▶ _CONSEGNA 1_:
Sostituisca "nutrito" con "folto" e trascriva così la parte del brano su Fratel Vito Curzio che si apre con le parole contenenti "Tra i primi" e si chiude con "Fr. Vito Curzio.".

▶ _BRANO SCELTO_:
__________
Tra i primi collaboratori di Alfonso spicca il suo fedelissimo amico Fratel Vito Curzio. Anche quest’anno la nostra Comunità ha voluto commemorare questo giovane che, abbandonata la spada e il suo carattere irresistibile, si dedicò a Cristo Redentore con pari ardore ed entusiasmo. Di lui è stata fatta memoria nella celebrazione Eucaristica il 19 settembre: (il suo dies natalis ricorre il giorno 18, coinciso quest’anno con la domenica). Un nutrito gruppo di fedeli ha partecipato e ascoltato con attenzione P. Ciro Vitiello che ha sottolineato l’importanza storica di questa Casa per la nuova esperienza missionaria esercitata da sant’Alfonso e dai primi Redentoristi, tra cui Fr. Vito Curzio. 

La vita di Vito Curzio ha del singolare. Da giovane laico, in un sogno, cercava di scalare una montagna senza riuscirvi; uno sconosciuto sacerdote lo incoraggiò a muovere i primi passi. Raccontato il tutto a don Cesare Sportelli, suo amico in Napoli, questi lo presentò a don Alfonso de Liguori. Fu allora, che Vito riconobbe il prete del sogno, e da quel momento, seguendolo nella Congregazione, fu sempre al suo fianco, fino a quando, nel 1738 lo sparuto drappello lasciò definitivamente il più antico paese della Costiera Amalfitana. Di Vito Curzio rimane un segno memorabile sull’intonaco grezzo del forno che egli usava per cuocere il pane: un graffito dello stemma della nascente Congregazione Redentorista.
__________
▶ _MATERIALE DI LAVORO_:
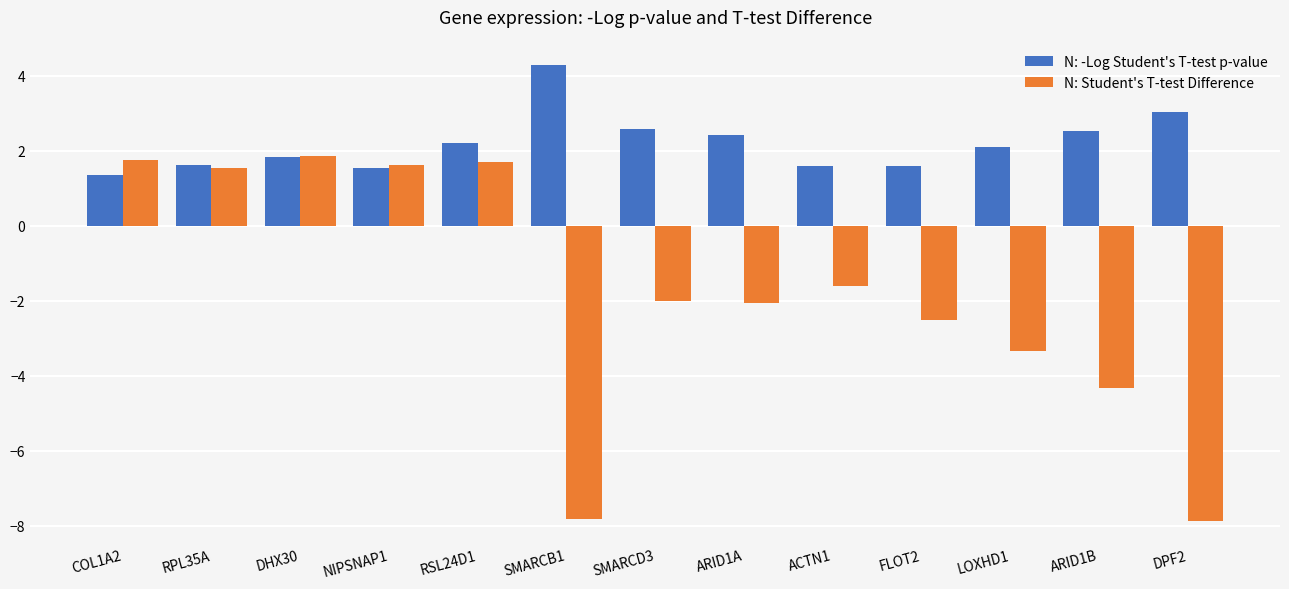

True or false: N: Student's T-test Difference has a value of -10.9 at DPF2.

False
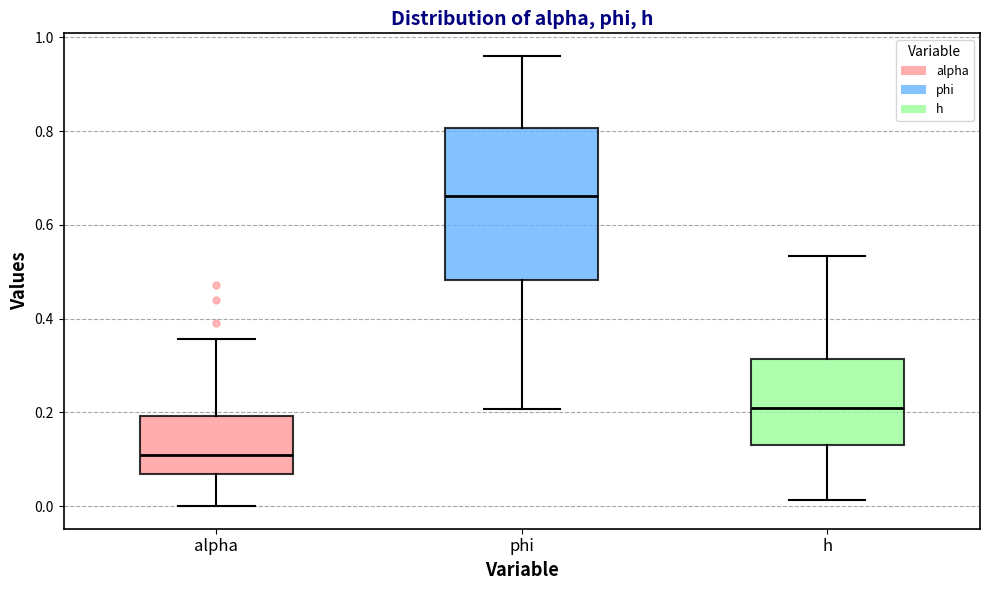

Reading left to right, read every box against the y-axis: the position of its median line, the range the box covers, and the ends of its whiskers. The values are not printed on the chart, so give them approximately, as read against the axis.

alpha: median 0.10, box 0.06 to 0.20, whiskers 0.00 to 0.36
phi: median 0.66, box 0.48 to 0.80, whiskers 0.20 to 0.96
h: median 0.22, box 0.14 to 0.32, whiskers 0.02 to 0.54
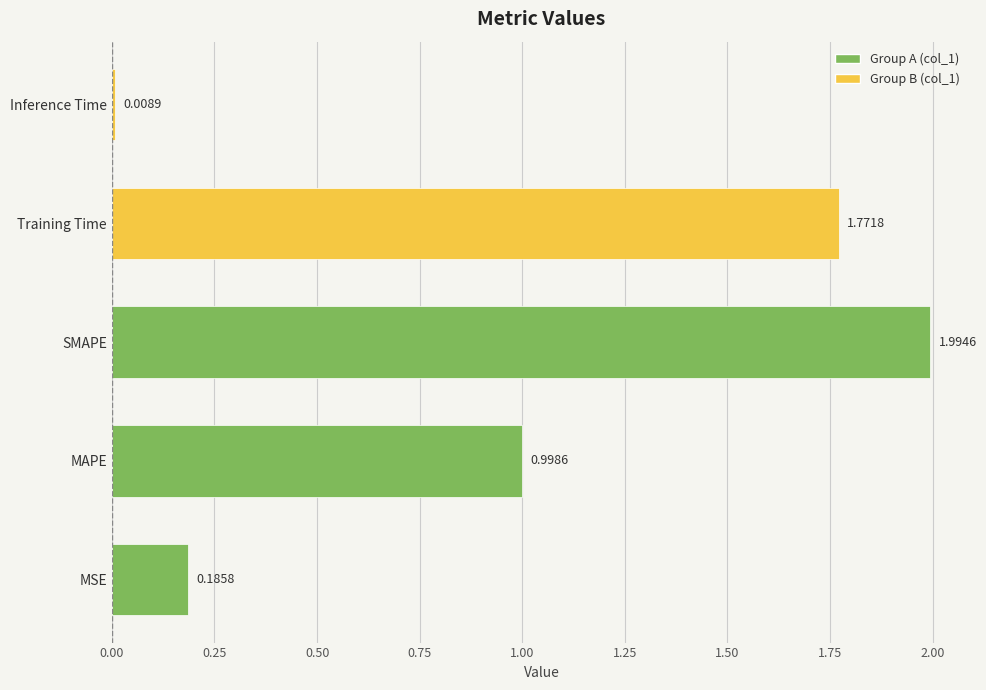

What is the difference between the values at Training Time and MAPE?

0.8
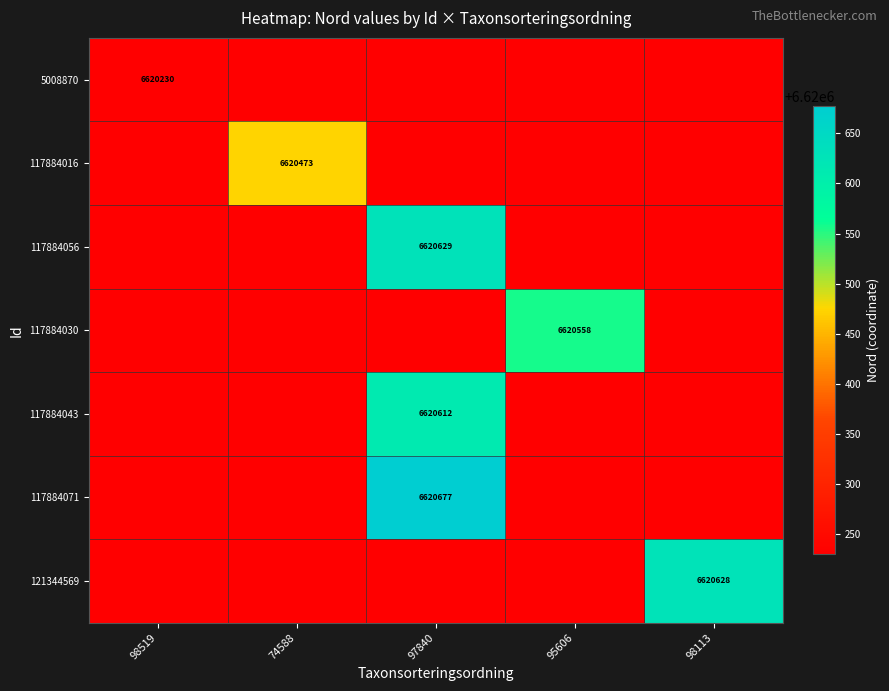

Is it true that 117884016 equals 6620473.0 at 74588?

True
__________
▶ _CONSEGNA 2_:
Estragga senza alcuna modifica tutte le righe dei record riportati sopra, escludendo le immagini dalla risposta.

▶ _SOLUZIONE SCRITTA 1_:
Tra i primi collaboratori di Alfonso spicca il suo fedelissimo amico Fratel Vito Curzio. Anche quest’anno la nostra Comunità ha voluto commemorare questo giovane che, abbandonata la spada e il suo carattere irresistibile, si dedicò a Cristo Redentore con pari ardore ed entusiasmo. Di lui è stata fatta memoria nella celebrazione Eucaristica il 19 settembre: (il suo dies natalis ricorre il giorno 18, coinciso quest’anno con la domenica). Un folto gruppo di fedeli ha partecipato e ascoltato con attenzione P. Ciro Vitiello che ha sottolineato l’importanza storica di questa Casa per la nuova esperienza missionaria esercitata da sant’Alfonso e dai primi Redentoristi, tra cui Fr. Vito Curzio.

▶ _SOLUZIONE SCRITTA 2_:
True or false: N: Student's T-test Difference has a value of -10.9 at DPF2.

False

Reading left to right, read every box against the y-axis: the position of its median line, the range the box covers, and the ends of its whiskers. The values are not printed on the chart, so give them approximately, as read against the axis.

alpha: median 0.10, box 0.06 to 0.20, whiskers 0.00 to 0.36
phi: median 0.66, box 0.48 to 0.80, whiskers 0.20 to 0.96
h: median 0.22, box 0.14 to 0.32, whiskers 0.02 to 0.54

What is the difference between the values at Training Time and MAPE?

0.8

Is it true that 117884016 equals 6620473.0 at 74588?

True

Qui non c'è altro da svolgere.